It’s no secret that CEOs have a massive impact on company culture. They set a tone to reflect the values and convictions of the organizations they lead. But sometimes CEOs take that impulse too far and wind up unintentionally throwing their companies’ culture off kilter. Here are the four most common ways that can happen.
Most CEOs like to make sure everything is just right, but they’re very busy people with a lot on their plates. Often without meaning to, some CEOs turn to micromanaging their employees, making managers’ working lives a nightmare. There comes a time when CEOs have to trust their teams to do tasks the right way—and to give them space to breathe. A CEO that can’t strike the right balance risks creating a suffocating culture.
CEOs need a steady hand. When they don’t, employees are quick to notice if there’s no clear theme or motive driving their leader’s decisions, which tanks productivity and leads to unrest. CEOs often see their companies change rapidly and seldom intend to be so inconsistent, but it’s a culture killer nonetheless. They have to be able to communicate clearly with their team in order for everyone to stay on the same page. When core assumptions change, it’s up to the CEO to make their team aware of it.

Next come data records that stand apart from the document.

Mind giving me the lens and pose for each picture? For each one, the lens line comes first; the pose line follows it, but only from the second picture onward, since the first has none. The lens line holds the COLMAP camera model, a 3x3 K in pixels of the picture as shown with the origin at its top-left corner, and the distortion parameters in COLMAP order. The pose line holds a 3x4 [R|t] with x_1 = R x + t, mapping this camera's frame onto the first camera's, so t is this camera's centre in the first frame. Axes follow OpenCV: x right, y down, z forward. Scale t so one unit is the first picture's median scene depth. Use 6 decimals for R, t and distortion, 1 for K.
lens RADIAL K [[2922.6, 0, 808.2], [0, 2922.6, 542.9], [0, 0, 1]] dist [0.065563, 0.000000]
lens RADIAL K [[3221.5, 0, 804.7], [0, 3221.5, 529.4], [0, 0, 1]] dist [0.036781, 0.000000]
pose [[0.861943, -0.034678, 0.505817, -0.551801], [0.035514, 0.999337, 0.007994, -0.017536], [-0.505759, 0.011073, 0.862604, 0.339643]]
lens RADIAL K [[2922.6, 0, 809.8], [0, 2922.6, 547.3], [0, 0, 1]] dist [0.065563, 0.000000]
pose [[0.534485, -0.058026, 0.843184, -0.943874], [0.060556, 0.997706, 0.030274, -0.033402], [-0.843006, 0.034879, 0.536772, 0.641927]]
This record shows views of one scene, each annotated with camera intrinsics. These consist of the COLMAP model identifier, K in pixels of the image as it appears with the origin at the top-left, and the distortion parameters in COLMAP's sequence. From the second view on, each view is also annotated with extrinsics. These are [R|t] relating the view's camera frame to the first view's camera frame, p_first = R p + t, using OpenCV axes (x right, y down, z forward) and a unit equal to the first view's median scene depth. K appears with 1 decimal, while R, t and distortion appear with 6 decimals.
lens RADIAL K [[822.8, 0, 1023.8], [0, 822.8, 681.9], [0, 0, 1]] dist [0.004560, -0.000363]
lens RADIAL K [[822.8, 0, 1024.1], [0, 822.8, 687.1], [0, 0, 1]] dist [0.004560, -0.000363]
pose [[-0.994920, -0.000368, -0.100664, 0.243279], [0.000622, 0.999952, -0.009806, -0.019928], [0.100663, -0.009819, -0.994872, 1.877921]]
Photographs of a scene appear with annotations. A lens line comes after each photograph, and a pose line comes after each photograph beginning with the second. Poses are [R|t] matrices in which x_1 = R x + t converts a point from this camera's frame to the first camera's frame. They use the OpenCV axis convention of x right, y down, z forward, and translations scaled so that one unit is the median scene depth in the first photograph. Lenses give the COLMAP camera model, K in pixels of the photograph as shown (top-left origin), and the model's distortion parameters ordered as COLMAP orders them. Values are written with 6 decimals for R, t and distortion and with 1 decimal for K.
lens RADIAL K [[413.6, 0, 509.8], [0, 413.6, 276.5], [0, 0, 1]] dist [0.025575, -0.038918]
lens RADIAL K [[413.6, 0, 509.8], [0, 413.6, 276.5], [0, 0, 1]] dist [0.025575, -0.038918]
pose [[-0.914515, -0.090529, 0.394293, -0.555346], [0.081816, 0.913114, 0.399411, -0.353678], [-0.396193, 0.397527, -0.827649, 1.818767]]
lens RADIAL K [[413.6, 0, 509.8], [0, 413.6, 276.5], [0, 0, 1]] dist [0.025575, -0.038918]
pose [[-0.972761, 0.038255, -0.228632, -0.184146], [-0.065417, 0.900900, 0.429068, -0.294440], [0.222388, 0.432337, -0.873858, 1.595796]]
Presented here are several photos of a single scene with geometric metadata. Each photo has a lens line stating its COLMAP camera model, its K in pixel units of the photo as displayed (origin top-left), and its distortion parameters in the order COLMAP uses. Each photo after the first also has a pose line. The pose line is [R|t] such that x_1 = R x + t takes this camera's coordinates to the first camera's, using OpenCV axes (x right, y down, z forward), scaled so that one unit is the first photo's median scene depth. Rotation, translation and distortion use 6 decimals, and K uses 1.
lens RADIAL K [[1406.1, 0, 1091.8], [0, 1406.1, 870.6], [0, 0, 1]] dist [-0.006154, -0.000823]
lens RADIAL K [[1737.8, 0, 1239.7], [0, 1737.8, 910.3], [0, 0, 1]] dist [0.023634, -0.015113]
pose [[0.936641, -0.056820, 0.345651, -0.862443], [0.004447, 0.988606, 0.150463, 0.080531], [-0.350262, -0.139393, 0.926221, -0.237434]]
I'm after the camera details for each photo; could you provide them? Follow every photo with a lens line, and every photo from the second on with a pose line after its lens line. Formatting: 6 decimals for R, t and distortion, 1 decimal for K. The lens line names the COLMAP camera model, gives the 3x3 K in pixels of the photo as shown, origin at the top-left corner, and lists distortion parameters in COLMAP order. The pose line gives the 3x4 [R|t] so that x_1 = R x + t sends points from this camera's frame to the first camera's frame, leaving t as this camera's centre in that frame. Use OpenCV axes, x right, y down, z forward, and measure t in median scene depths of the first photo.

Matt Stanton, co-founder of SolePower, tells me: “It’s so difficult to see an otherwise good CEO make inconsistent decisions. At best, it hurts culture, and at worst, it needlessly keeps their team frightened and on edge. Just like almost any other problem, it can be fixed through clearer communication. It’s such a shame to see it happen because it can be avoided so easily.”
Outsourcing can be a great help by allowing companies to focus in on what they do while saving time and money in other areas. In terms of company culture, though, outsourcing can have some long-term effects that CEOs want to avoid. Establishing a strong team is crucial to the efficiency and growth of any business, and outsourcing too much makes it difficult to create that team and keep it intact. Instead, investing in building the right people to help them grow with the company is an excellent alternative.
In an ideal workplace, a CEO is highly protective of their team—and for good reason. A good team is essentially a family that creates an amazing culture where everyone’s skills are valued and put to optimal use. In some cases, though, a CEO’s protectiveness over that unit can go too far, making it tough for newer employees to really feel like they can settle in. Sometimes CEOs unwittingly create an in-group and an out-group, and newcomers can feel excluded right at the time they most want to make their mark.